Stored items:
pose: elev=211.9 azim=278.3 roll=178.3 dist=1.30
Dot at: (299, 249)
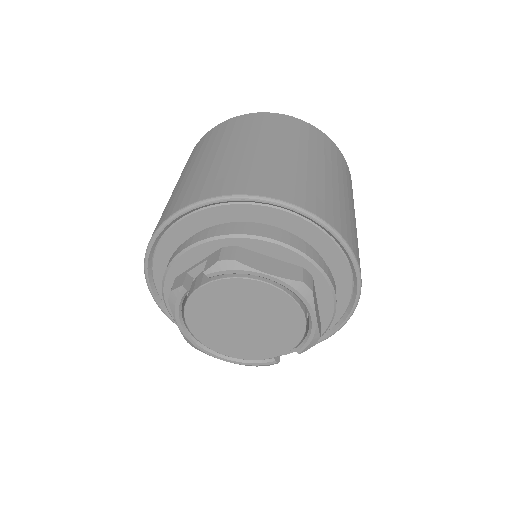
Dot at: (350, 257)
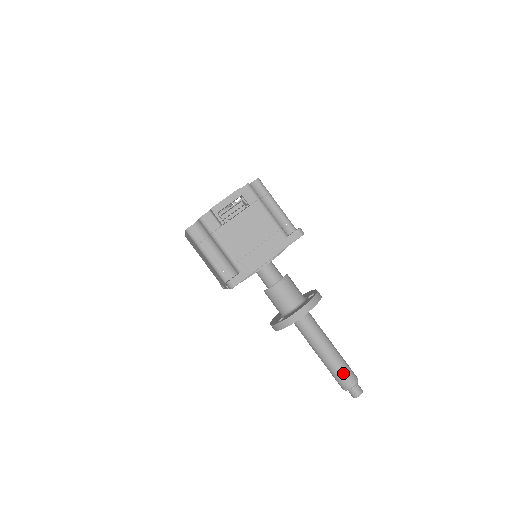
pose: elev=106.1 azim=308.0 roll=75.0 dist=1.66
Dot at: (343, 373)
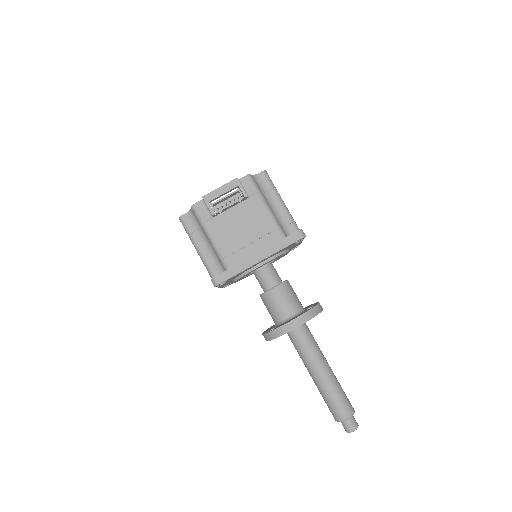
Dot at: (336, 401)
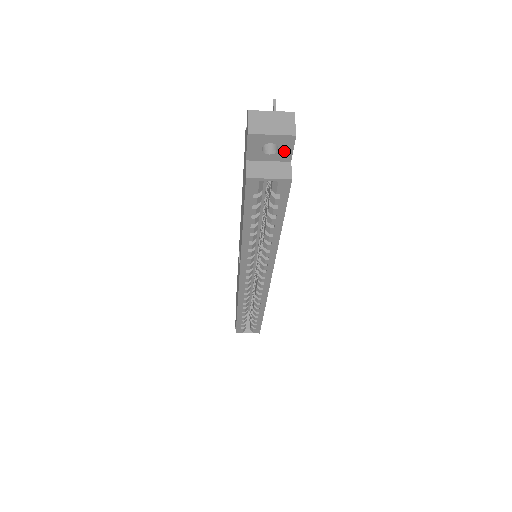
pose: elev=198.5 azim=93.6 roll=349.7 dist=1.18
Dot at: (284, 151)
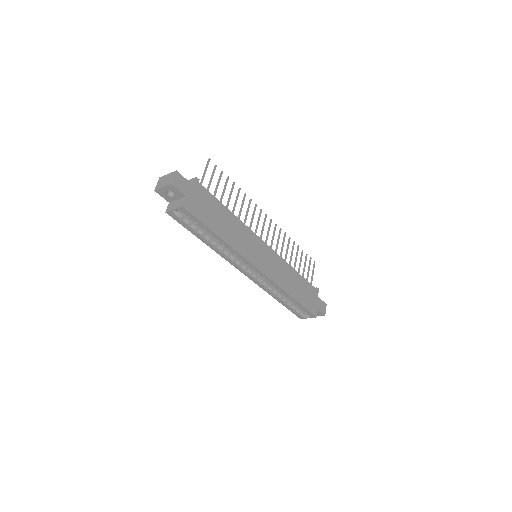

**Exercise aim**.
Transcribe every line of the listing above without changing anything. Leave out the pictures.

**Answer for this exercise**.
pose: elev=211.9 azim=278.3 roll=178.3 dist=1.30
Dot at: (299, 249)
Dot at: (350, 257)
pose: elev=106.1 azim=308.0 roll=75.0 dist=1.66
Dot at: (343, 373)
Dot at: (336, 401)
pose: elev=198.5 azim=93.6 roll=349.7 dist=1.18
Dot at: (284, 151)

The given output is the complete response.